Like the U.S. empire that has no permanent friends, only interests, so too the leading Democrats have only concerns, not principles. Their current concern, in addition to maintaining the profit system at the expense of the workers who create that profit, is winning the next election.

It's not so much that Obama "punched below his weight," as the Guardian's Gary Younge argues, it's that as president, Obama knows who is financing this "fight," and they've paid him to throw the bout. The actual role the Democrats play in maintaining the power structure and holding back the masses is never more clear than when Democrats are actually in power.

Younge goes on to comment that "if Wisconsin has shown how Republicans can be forced into retreat through collective action, then last week's budget negotiations illustrated how they can be emboldened by capitulation." He's right about that.

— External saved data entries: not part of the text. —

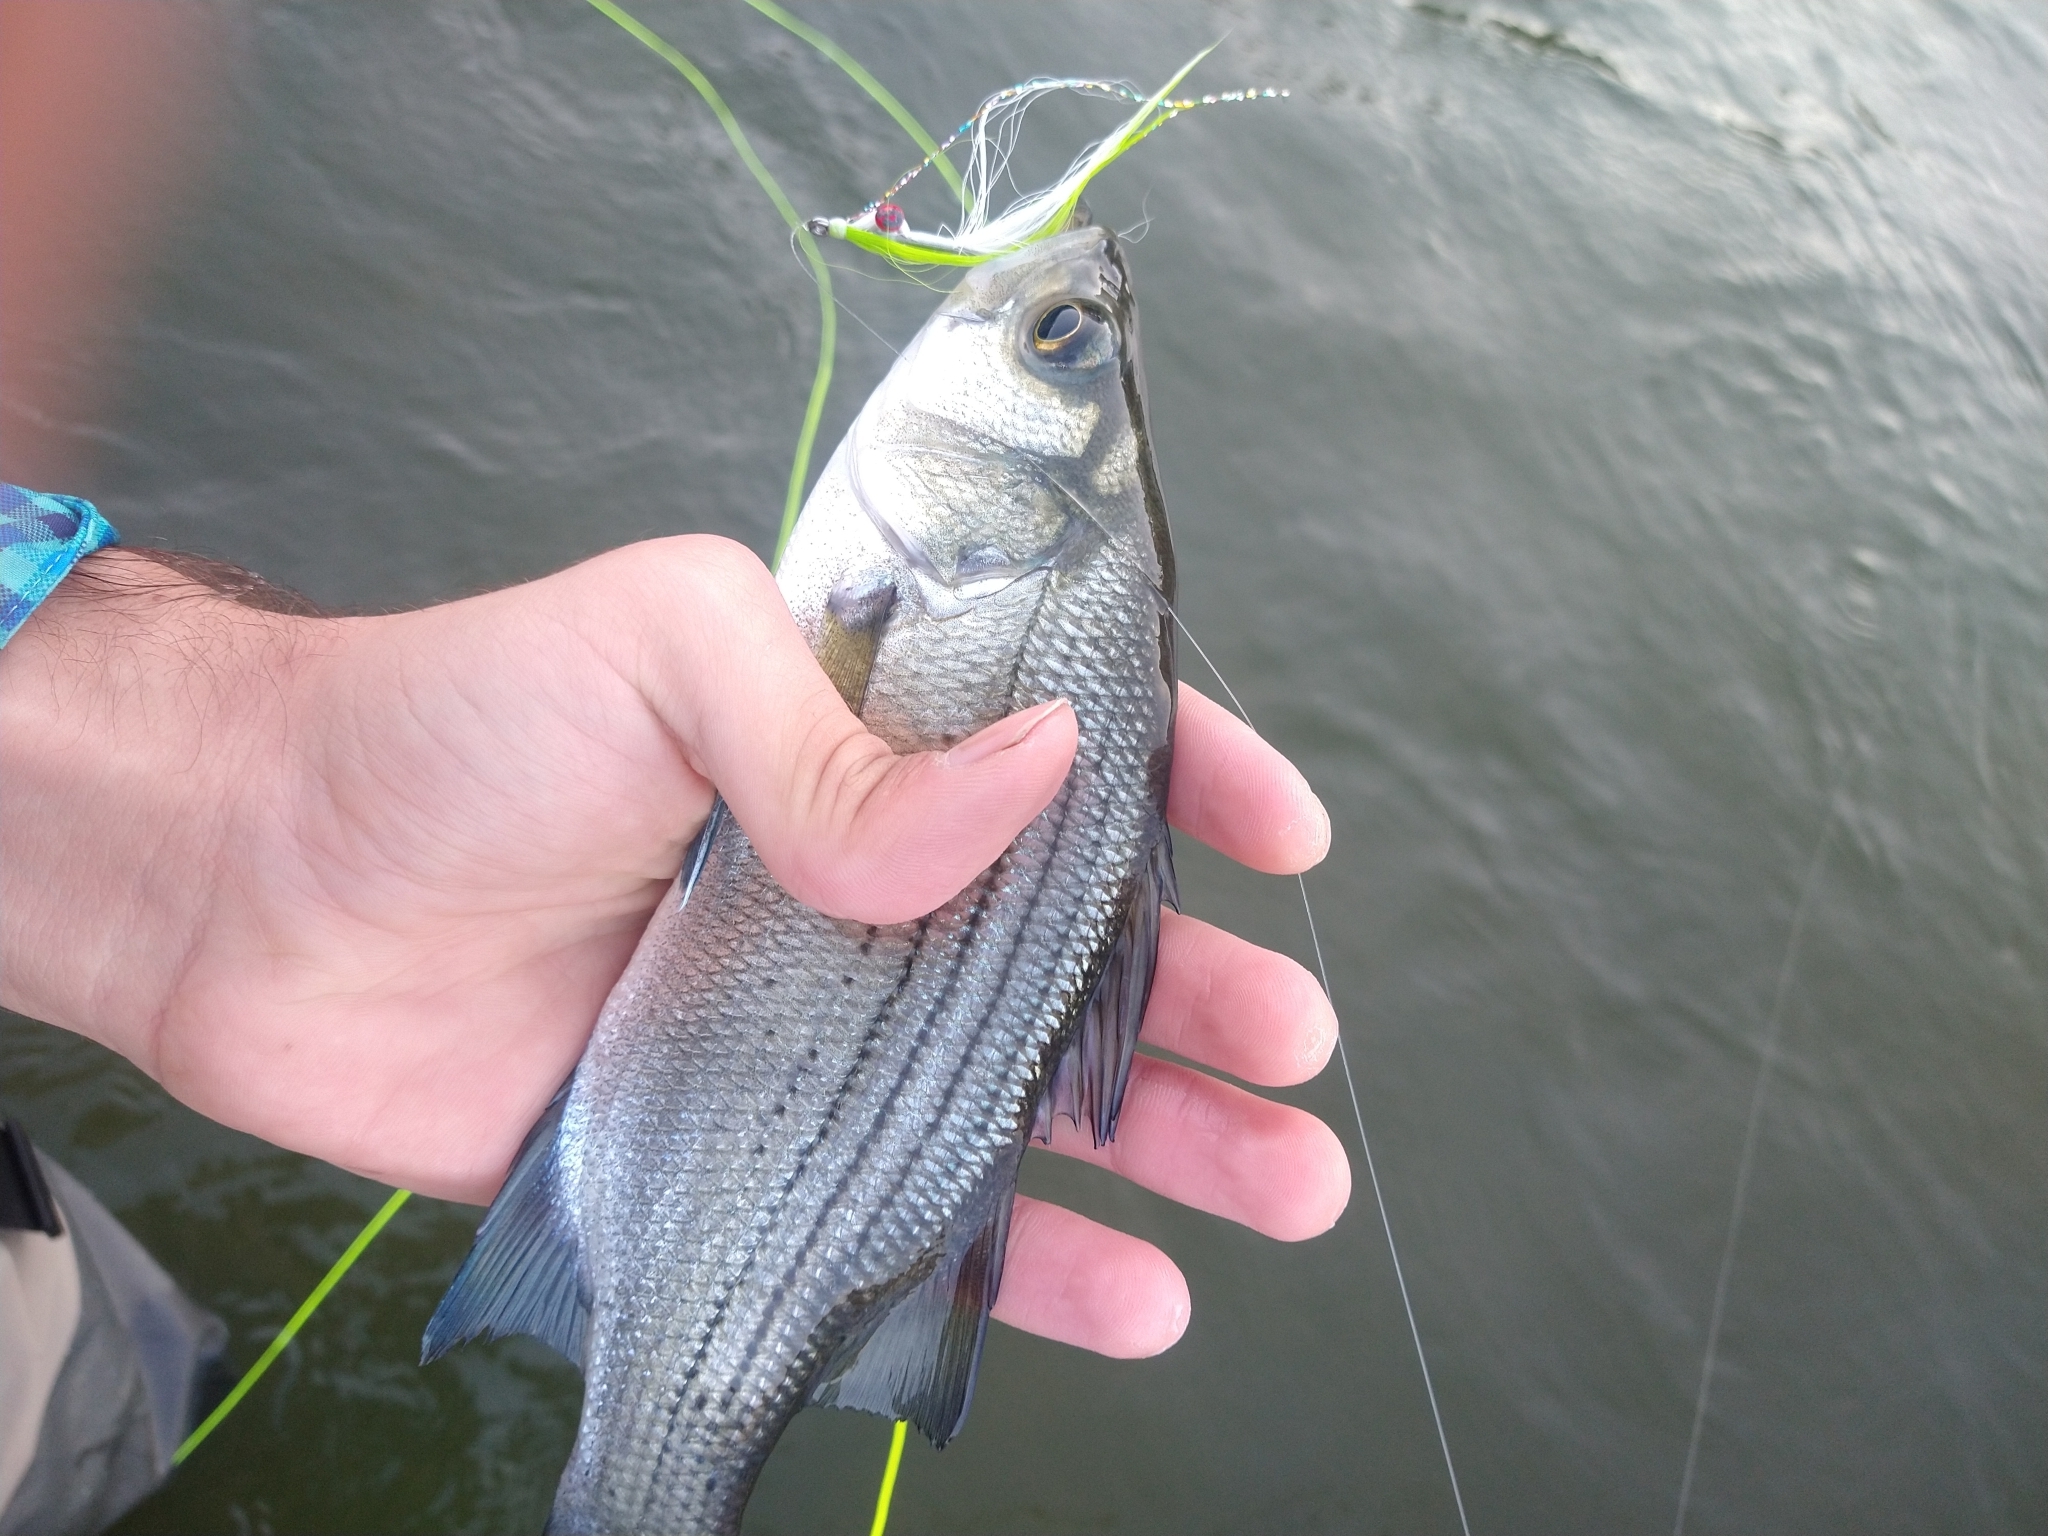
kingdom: Animalia
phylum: Chordata
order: Perciformes
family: Moronidae
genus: Morone
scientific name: Morone chrysops
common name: White bass
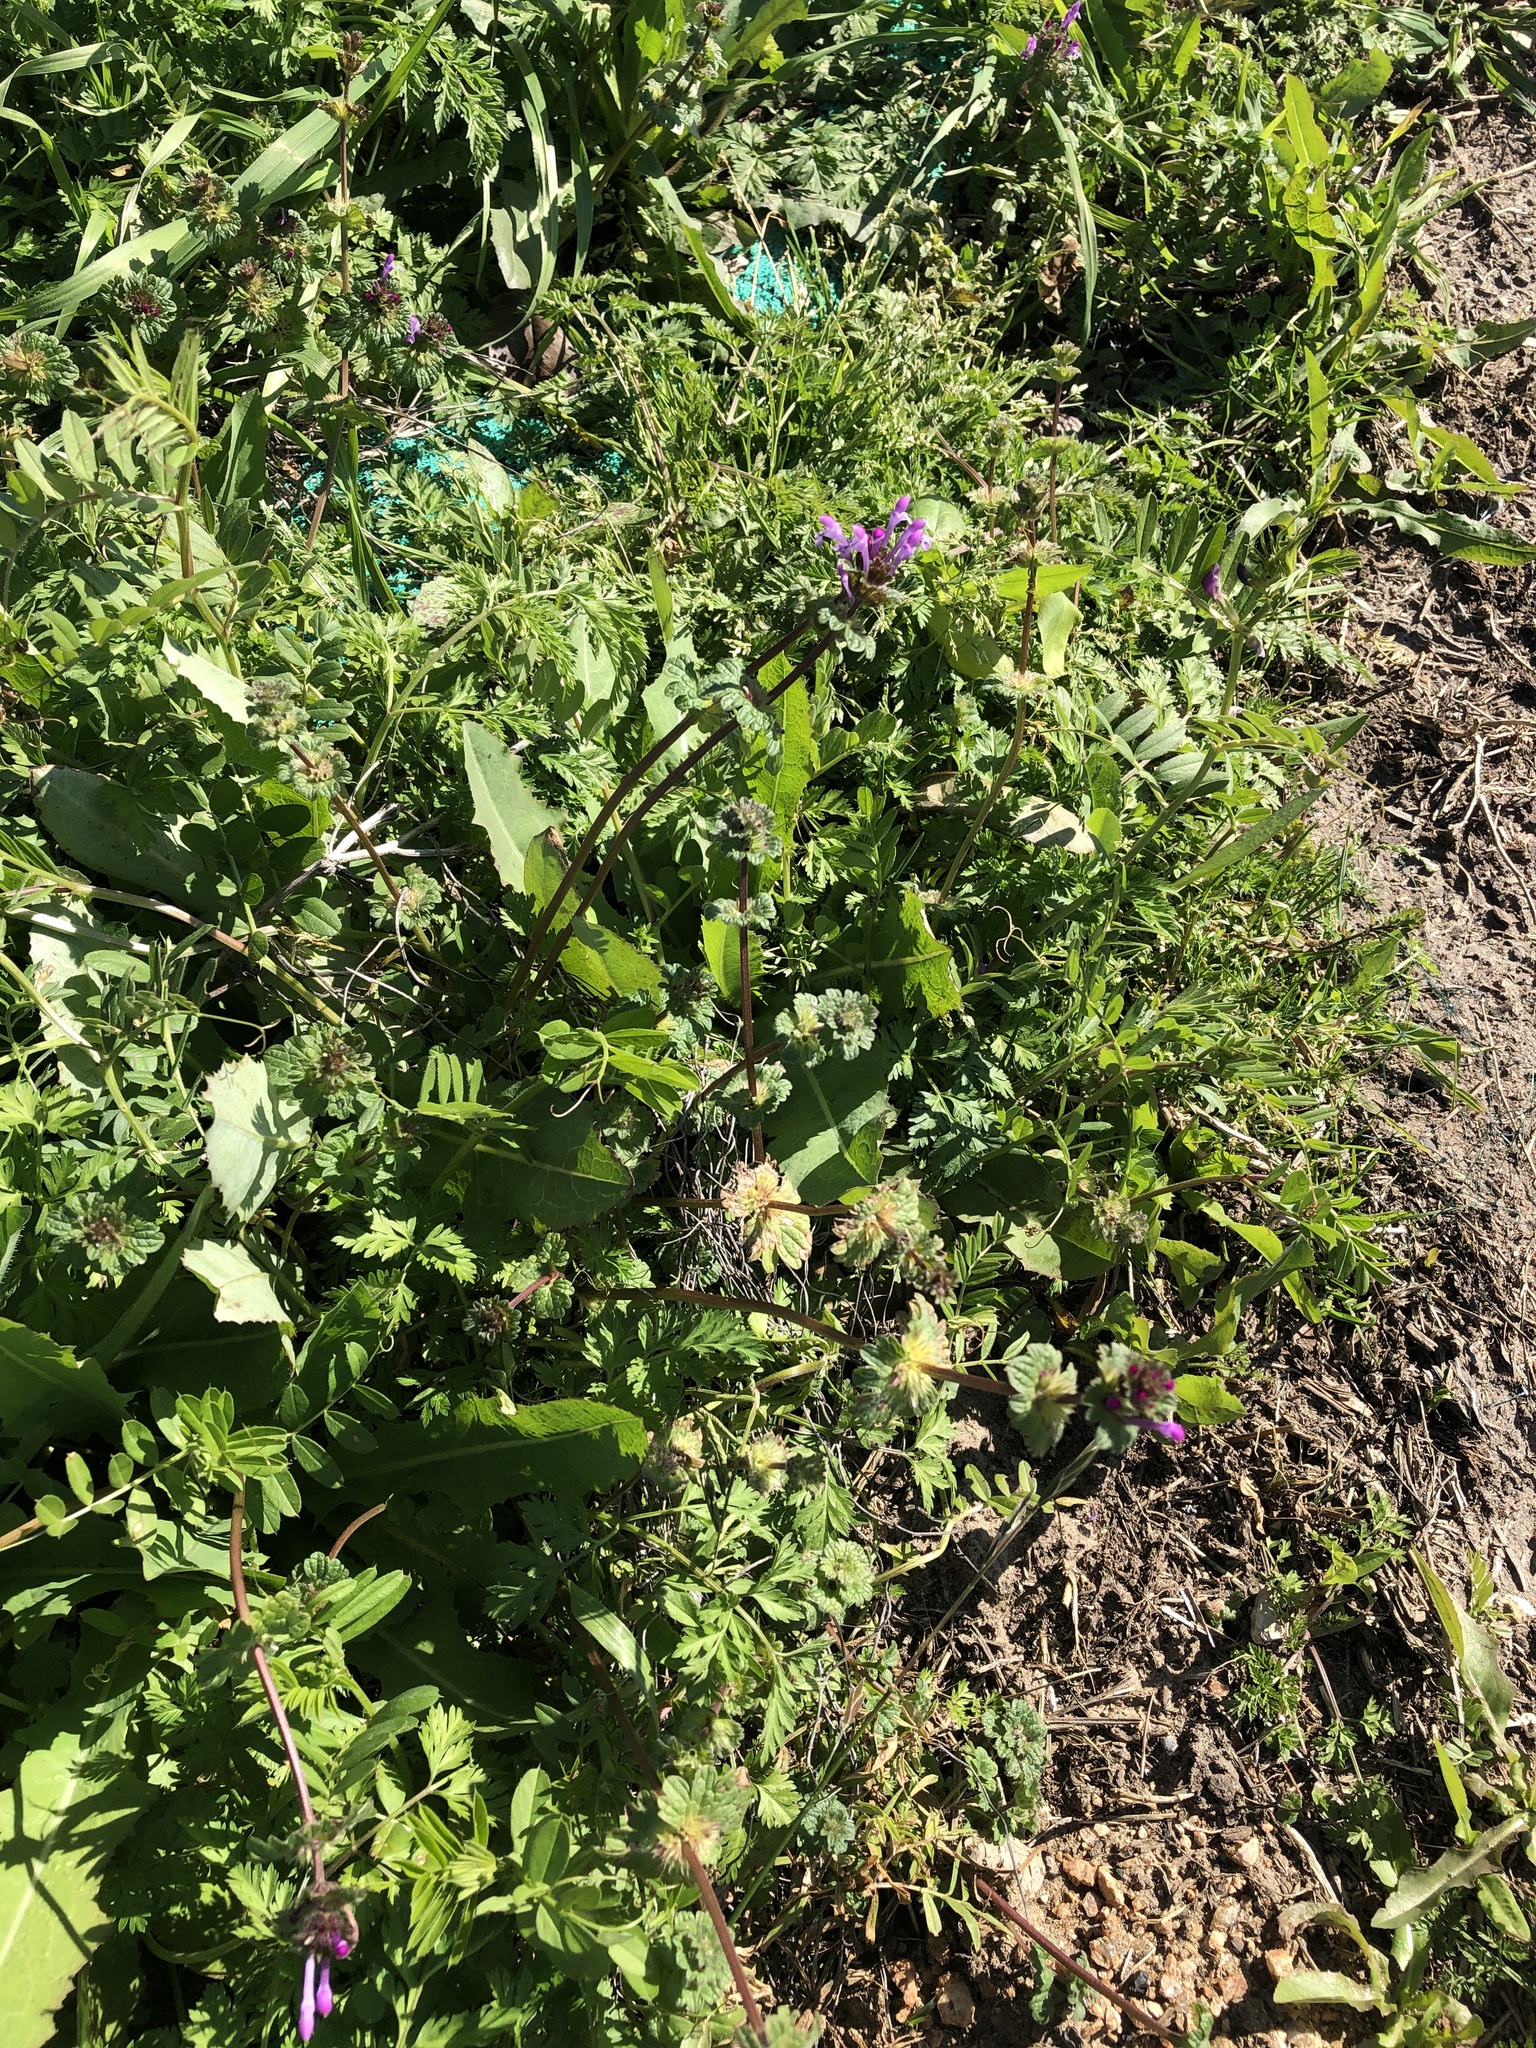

Not only are Obama and the Dems' policies--they are one and the same--ruinous to working people (and those who'd like to work), but they are guaranteed to strengthen the right and wealthy against the rest of us.

From the mass resistance in Wisconsin that set back the right's agenda to the drubbing that teachers, parents and New York City activists gave Schools Chancellor Cathie Black, leading to her ouster last week, a model of genuine change is on offer.

Obama made a few populist murmurings about taxing the super-rich when he spoke on the budget this week--a platform that would have been inconceivable without the union battles raging throughout the Midwest these last weeks. Fears of "revolution," in the words of the Wall Street Journal, have led that corporate mouthpiece to argue for higher taxes on a tiny slice of the wealthiest.

Rachel Maddow reports that 81 percent of Americans are for taxing the rich--a position expressed mostly by socialists up until a few weeks ago. Now that Obama's helped gut health care for the old and poor and handed more of the District of Columbia's Black poor into the loving arms of Boehner and Co., Obama may pretend to stand up against the right by offering a few crumbs of relief.

Let's face it, folks can either continue to hope against all evidence that Obama and his party, which has overseen the greatest transfer of wealth from poor to rich in human history will become saviors, or we can take up the fight ourselves. Maintaining independence of the Democrats and their right-wing agenda has never seemed more urgent.